# Input material:
---+---

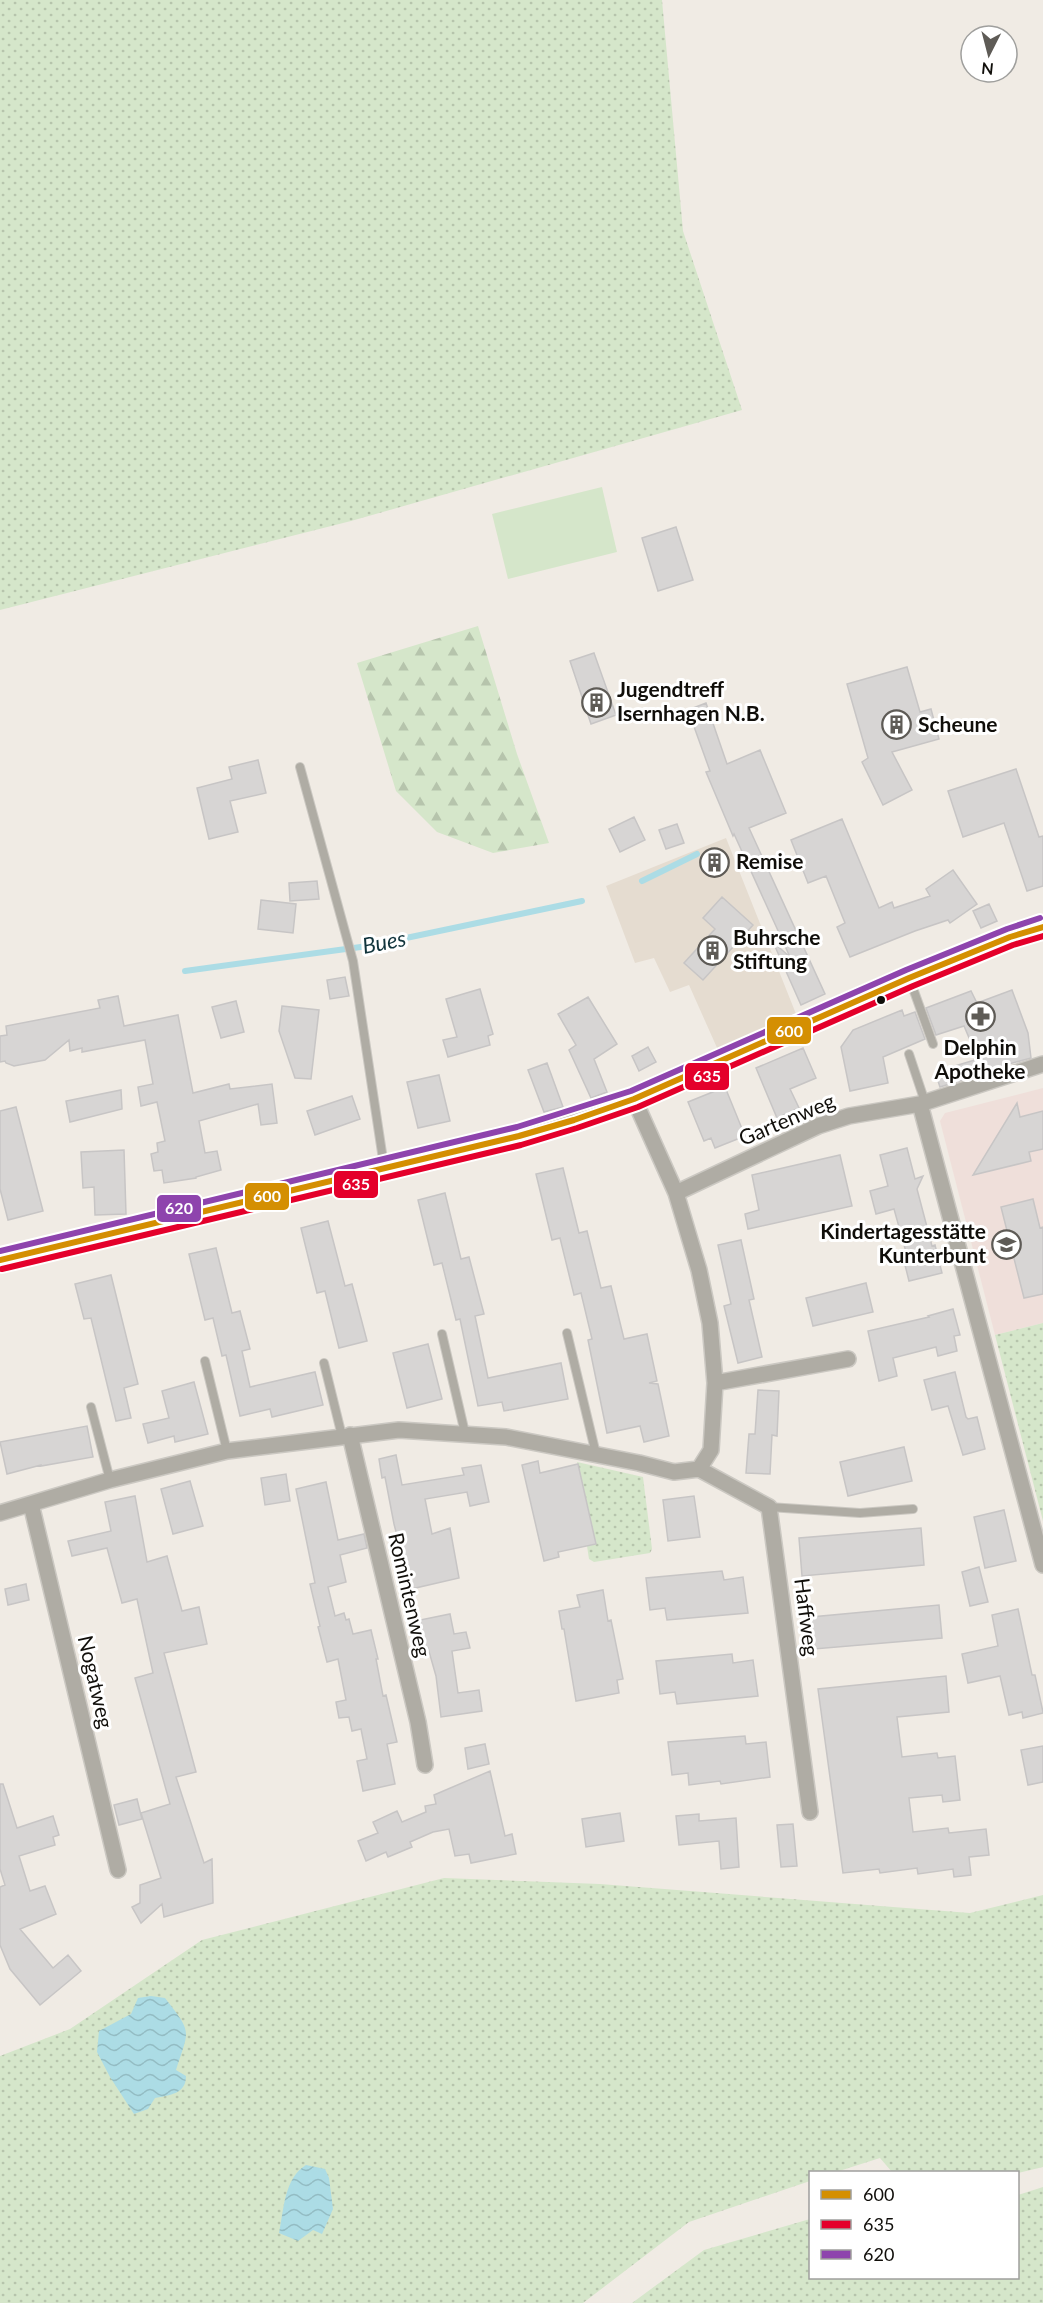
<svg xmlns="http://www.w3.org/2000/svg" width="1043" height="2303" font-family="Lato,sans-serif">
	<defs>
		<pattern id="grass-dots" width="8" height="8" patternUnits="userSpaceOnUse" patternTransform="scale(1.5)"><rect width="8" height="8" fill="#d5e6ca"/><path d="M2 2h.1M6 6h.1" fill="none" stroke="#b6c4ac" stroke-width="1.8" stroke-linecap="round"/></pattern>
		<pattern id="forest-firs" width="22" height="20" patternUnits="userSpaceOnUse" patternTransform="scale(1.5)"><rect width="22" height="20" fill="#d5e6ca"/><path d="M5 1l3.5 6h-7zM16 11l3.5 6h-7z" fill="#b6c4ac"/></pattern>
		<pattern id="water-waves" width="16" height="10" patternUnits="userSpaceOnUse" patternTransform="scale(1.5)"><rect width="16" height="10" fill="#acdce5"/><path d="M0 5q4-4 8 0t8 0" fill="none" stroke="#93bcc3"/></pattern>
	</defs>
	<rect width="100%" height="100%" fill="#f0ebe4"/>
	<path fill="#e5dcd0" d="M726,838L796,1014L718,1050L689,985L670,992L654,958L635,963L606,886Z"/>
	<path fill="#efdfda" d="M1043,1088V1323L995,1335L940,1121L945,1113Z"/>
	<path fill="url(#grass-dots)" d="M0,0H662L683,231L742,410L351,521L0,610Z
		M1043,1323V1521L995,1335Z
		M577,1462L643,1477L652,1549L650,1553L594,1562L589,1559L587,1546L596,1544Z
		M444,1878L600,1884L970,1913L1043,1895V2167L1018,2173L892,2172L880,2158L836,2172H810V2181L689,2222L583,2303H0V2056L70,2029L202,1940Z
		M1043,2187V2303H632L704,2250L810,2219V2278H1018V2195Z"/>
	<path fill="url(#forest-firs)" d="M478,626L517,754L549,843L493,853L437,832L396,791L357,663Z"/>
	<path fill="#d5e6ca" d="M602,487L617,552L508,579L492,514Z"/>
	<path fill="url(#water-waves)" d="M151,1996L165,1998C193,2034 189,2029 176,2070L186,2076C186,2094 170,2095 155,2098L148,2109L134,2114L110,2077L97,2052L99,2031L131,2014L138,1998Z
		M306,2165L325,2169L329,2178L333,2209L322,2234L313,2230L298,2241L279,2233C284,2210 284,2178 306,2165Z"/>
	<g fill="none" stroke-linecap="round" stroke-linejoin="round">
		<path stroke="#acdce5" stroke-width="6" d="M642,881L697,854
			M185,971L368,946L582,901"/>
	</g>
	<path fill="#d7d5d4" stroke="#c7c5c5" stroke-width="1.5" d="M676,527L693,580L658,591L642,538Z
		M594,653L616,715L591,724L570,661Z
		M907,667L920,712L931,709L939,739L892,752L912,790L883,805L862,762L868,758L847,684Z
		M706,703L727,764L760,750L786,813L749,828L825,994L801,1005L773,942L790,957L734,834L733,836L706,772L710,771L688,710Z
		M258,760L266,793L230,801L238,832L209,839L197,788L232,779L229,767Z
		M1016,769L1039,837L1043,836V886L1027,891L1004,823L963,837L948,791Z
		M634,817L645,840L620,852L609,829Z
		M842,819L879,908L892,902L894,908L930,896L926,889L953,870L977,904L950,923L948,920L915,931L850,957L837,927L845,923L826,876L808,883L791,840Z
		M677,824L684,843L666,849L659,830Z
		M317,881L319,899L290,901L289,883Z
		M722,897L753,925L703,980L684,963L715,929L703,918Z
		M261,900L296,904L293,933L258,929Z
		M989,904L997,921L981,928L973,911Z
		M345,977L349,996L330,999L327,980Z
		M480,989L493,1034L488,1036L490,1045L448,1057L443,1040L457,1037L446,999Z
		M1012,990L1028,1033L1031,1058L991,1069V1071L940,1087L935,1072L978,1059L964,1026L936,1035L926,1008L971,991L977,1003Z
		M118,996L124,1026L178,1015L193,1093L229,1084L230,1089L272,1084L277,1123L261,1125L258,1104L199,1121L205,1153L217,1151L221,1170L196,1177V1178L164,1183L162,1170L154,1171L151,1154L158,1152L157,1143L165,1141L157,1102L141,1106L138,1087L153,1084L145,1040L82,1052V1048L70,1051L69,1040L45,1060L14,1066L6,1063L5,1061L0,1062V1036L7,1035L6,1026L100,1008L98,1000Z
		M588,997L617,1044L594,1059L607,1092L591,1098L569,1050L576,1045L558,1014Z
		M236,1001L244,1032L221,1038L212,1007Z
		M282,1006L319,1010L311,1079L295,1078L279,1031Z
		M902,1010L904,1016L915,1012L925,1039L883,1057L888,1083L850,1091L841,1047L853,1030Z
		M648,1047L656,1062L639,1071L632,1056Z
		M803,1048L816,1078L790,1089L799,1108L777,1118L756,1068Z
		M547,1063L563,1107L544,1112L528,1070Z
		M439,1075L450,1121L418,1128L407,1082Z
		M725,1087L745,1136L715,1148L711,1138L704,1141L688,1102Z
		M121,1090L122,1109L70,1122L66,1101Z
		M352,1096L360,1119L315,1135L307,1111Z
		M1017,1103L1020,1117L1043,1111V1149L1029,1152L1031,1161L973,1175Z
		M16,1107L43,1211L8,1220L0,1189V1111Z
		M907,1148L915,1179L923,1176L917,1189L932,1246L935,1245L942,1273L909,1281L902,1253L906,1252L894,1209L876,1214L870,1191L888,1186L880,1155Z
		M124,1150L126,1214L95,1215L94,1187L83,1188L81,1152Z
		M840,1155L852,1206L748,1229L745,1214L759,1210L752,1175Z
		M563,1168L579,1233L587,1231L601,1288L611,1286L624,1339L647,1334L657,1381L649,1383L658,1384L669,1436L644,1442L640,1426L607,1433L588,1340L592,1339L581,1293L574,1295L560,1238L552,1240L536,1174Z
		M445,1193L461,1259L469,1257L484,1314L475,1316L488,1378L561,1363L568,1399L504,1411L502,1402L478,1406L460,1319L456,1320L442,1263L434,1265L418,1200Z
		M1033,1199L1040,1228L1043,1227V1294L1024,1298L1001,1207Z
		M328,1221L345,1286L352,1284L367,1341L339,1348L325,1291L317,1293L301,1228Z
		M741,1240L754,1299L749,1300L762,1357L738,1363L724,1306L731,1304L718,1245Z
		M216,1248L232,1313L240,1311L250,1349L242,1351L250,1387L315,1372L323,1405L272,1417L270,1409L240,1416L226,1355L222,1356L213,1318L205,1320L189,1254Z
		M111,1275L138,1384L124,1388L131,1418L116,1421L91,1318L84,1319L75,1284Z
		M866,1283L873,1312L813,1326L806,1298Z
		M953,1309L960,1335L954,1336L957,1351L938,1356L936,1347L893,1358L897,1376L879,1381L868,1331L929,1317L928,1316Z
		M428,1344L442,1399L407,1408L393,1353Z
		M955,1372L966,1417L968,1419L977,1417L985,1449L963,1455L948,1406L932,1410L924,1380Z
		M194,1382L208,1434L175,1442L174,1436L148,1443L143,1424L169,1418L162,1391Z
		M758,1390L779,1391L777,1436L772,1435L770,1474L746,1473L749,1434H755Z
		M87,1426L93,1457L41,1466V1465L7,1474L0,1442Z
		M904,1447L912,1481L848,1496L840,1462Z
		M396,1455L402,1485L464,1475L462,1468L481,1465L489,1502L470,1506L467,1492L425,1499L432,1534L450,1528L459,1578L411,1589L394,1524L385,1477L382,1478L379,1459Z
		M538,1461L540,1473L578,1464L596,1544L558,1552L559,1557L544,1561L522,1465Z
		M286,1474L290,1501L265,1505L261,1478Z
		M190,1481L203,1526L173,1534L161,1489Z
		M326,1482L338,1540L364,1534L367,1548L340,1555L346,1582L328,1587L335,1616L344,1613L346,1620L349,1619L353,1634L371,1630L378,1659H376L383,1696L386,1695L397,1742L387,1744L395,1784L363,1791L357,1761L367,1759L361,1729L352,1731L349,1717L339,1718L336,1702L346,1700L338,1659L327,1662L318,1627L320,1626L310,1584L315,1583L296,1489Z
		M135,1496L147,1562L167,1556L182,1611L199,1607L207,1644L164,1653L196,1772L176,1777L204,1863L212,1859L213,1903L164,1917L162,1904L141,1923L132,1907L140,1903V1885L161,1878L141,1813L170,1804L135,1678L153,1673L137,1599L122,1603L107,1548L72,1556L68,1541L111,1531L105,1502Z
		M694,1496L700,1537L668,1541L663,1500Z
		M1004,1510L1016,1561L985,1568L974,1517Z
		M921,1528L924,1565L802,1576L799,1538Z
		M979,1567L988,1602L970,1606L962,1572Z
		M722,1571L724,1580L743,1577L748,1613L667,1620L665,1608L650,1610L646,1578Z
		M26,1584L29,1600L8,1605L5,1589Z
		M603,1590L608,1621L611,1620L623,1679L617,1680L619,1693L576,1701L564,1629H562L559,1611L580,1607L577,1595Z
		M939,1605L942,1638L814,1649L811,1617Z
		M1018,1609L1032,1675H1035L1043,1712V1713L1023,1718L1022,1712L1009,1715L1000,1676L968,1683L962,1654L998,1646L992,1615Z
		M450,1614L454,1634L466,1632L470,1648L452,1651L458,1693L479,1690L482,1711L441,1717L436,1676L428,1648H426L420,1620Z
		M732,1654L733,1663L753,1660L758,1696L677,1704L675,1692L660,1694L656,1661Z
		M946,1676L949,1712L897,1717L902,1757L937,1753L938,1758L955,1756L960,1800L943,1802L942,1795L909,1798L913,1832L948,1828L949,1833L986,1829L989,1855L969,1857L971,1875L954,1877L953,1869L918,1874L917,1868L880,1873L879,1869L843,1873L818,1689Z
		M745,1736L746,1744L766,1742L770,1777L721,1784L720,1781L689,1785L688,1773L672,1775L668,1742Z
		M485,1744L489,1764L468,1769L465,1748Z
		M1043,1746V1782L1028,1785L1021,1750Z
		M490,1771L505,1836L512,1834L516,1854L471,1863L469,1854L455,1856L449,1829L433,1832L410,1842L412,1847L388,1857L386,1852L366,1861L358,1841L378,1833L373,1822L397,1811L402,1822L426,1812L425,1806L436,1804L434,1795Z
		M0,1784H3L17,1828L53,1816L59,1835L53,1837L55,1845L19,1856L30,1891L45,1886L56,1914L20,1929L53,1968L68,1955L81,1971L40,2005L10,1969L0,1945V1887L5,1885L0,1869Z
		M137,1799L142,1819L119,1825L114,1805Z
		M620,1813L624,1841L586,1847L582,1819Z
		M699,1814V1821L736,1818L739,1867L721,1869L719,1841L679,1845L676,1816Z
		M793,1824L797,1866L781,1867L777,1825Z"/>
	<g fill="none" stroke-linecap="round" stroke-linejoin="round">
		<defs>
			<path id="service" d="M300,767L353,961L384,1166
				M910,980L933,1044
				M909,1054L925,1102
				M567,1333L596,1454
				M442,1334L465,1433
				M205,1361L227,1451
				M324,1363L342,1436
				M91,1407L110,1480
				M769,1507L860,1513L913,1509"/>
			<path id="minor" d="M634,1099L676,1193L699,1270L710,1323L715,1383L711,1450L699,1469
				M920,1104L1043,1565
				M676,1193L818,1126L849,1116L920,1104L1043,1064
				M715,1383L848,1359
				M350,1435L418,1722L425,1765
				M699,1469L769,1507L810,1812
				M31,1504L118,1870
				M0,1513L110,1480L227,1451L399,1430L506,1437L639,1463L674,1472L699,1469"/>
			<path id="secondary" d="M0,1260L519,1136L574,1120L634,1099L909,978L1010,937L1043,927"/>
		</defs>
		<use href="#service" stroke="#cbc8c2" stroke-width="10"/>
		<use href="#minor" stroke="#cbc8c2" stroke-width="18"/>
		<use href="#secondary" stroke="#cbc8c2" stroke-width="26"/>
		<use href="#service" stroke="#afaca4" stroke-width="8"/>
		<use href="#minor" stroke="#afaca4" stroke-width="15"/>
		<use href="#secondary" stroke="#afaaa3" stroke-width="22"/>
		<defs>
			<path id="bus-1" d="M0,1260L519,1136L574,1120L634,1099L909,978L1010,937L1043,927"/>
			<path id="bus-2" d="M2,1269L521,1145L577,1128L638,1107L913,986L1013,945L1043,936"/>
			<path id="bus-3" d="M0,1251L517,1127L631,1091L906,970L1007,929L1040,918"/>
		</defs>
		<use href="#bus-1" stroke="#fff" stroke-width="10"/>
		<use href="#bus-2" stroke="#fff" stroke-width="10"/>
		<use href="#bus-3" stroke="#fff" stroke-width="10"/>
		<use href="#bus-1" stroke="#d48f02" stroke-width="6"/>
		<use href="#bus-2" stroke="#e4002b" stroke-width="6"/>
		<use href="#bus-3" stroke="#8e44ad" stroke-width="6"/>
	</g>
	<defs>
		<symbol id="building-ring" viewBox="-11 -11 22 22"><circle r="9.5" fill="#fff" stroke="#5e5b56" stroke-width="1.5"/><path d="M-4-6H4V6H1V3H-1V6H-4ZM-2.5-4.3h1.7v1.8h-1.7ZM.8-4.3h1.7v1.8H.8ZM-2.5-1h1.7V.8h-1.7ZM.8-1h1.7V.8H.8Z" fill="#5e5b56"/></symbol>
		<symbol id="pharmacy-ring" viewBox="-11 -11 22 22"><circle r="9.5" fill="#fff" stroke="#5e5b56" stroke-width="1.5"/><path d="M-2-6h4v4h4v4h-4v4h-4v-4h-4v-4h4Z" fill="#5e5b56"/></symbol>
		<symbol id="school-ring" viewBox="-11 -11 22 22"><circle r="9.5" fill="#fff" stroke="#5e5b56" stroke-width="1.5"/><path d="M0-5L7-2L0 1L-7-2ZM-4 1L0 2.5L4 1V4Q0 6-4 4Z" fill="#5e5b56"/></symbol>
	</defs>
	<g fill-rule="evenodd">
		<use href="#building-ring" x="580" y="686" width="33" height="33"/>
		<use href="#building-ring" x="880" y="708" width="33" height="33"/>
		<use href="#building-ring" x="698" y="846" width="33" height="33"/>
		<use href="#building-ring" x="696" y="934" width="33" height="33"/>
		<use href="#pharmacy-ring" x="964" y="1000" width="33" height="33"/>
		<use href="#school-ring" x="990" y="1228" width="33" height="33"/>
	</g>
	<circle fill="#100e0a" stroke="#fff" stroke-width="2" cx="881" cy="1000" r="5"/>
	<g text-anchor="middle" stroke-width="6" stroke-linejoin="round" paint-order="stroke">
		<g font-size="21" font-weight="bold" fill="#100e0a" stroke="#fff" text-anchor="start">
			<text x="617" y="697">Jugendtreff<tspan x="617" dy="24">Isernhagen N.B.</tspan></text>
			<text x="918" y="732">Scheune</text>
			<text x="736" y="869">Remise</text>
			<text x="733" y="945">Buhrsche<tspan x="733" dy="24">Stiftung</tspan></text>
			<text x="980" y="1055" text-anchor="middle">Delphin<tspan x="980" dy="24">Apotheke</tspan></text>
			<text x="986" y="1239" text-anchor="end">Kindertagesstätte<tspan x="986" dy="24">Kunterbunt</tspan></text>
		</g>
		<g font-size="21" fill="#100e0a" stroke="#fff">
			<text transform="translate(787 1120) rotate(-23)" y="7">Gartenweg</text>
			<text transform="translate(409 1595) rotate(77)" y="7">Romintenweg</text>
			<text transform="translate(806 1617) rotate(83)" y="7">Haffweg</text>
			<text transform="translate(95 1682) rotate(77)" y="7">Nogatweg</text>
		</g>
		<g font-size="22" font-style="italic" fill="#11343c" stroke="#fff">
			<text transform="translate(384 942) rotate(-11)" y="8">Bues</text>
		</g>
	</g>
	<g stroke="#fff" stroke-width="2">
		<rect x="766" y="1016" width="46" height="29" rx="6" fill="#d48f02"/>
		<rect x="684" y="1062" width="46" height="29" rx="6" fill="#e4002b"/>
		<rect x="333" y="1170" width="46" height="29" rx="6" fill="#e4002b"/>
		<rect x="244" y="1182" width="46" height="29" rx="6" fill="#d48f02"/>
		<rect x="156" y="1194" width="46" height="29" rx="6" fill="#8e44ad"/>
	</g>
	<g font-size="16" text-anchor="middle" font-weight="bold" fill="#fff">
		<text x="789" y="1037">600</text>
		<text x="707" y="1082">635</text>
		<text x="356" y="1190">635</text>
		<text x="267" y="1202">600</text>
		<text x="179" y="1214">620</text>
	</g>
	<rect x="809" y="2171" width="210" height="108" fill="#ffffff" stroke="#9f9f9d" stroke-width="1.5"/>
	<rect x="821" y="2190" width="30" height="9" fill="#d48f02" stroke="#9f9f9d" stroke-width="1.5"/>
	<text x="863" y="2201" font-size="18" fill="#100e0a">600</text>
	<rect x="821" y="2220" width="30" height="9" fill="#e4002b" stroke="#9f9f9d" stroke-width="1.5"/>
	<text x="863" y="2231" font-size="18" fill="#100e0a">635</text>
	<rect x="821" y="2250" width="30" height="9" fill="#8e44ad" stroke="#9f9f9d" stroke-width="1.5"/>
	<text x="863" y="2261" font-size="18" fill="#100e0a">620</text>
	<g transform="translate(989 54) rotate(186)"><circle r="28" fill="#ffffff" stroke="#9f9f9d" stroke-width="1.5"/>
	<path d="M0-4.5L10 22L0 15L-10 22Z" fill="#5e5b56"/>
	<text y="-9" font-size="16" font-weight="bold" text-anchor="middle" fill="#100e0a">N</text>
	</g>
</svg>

---+---

# Task to carry out:
From the entries above, print the lines beginning at the one with "M620,1813L624,1841L586,1847L582,1819Z" and stopping after the one with "M205,1361L227,1451", exactly as written and with nothing else.

# Response area:
		M620,1813L624,1841L586,1847L582,1819Z
		M699,1814V1821L736,1818L739,1867L721,1869L719,1841L679,1845L676,1816Z
		M793,1824L797,1866L781,1867L777,1825Z"/>
	<g fill="none" stroke-linecap="round" stroke-linejoin="round">
		<defs>
			<path id="service" d="M300,767L353,961L384,1166
				M910,980L933,1044
				M909,1054L925,1102
				M567,1333L596,1454
				M442,1334L465,1433
				M205,1361L227,1451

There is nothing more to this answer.